A circa 10 anni luce da noi si nasconde un mondo che sta già accendendo i sogni degli astronomi di tutto il pianeta: si chiama GJ 887d, una super Terra situata nella cosiddetta zona abitabile della stella Gliese 887. A differenza di molti altri esopianeti, questo corpo celeste possiede caratteristiche uniche che lo rendono una meta di studio tra le più promettenti mai identificate: potrebbe infatti ospitare un’atmosfera densa e, di conseguenza, acqua liquida sulla sua superficie, condizioni necessarie per lo sviluppo di forme di vita. La NASA definisce la zona abitabile come «la distanza da una stella alla quale l’acqua liquida potrebbe esistere sulla superficie dei pianeti in orbita», una fascia ideale, spesso chiamata “zona di Riccioli d’oro”, dove il clima non è né troppo torrido né eccessivamente gelido.
Una stella calma per una super Terra da record
Ciò che rende GJ 887d un candidato d’eccellenza, rispetto al più celebre Proxima Centauri b, è la natura della sua stella madre. Sebbene quest’ultima sia una nana rossa di classe M — categoria di astri nota per violente eruzioni solari capaci di strappare via l’atmosfera ai pianeti vicini — la stella GJ 887 appare insolitamente calma. Questo significa che il pianeta non viene bombardato da radiazioni mortali, mantenendo così la stabilità atmosferica necessaria per proteggere la propria superficie. Il team di ricerca internazionale, guidato dal dottor C. Hartough dell’Università di Gottinga, ha confermato l’esistenza del pianeta utilizzando la tecnica della velocità radiale, analizzando le oscillazioni gravitazionali impresse sulla stella. I dati indicano che si tratta di un pianeta roccioso con una massa circa 6 volte superiore a quella terrestre.

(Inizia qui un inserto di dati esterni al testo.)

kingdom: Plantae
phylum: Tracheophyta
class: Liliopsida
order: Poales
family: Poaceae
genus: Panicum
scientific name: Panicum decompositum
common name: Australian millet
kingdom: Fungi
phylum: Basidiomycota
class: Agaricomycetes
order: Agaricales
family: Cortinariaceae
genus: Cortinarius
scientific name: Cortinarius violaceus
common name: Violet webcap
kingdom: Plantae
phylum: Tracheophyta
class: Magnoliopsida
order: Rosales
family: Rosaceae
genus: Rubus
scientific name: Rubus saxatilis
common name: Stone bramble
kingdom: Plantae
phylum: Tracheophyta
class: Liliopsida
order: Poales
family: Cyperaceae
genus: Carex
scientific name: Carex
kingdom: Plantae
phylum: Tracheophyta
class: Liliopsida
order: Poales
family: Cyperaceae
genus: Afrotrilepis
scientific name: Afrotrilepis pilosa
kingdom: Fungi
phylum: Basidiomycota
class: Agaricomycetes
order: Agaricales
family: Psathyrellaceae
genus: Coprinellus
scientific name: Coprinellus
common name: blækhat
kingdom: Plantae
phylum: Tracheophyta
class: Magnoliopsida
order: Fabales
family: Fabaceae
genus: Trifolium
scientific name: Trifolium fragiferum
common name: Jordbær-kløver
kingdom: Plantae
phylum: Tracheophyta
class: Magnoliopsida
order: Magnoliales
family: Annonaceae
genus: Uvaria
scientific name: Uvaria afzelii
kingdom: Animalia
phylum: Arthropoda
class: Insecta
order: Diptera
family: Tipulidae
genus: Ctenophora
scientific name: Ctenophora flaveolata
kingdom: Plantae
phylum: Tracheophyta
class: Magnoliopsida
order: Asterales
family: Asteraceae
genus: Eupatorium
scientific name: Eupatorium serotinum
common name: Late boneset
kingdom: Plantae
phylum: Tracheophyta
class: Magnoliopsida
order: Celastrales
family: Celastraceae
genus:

Nonostante l’enorme potenziale, la realtà dei viaggi interstellari riporta rapidamente i piedi per terra. Anche utilizzando la sonda Parker Solar Probe, l’oggetto più veloce mai costruito dall’essere umano, servirebbero tra i 15.000 e i 16.000 anniper raggiungere il sistema. La gravità del pianeta, sensibilmente superiore a quella terrestre, aggiunge ulteriori sfide a una missione che, al momento, è «decisamente fuori dalla nostra portata tecnologica». I risultati dello studio, pubblicato sulla rivista Astronomy & Astrophysics, aprono comunque un capitolo fondamentale: pur restando un obiettivo lontano, GJ 887d rappresenta una delle prove più concrete che, nel nostro vicinato galattico, potrebbero esistere mondi capaci di replicare, in climi tropicali ed estesi, le condizioni che hanno permesso alla vita di fiorire sul nostro pianeta.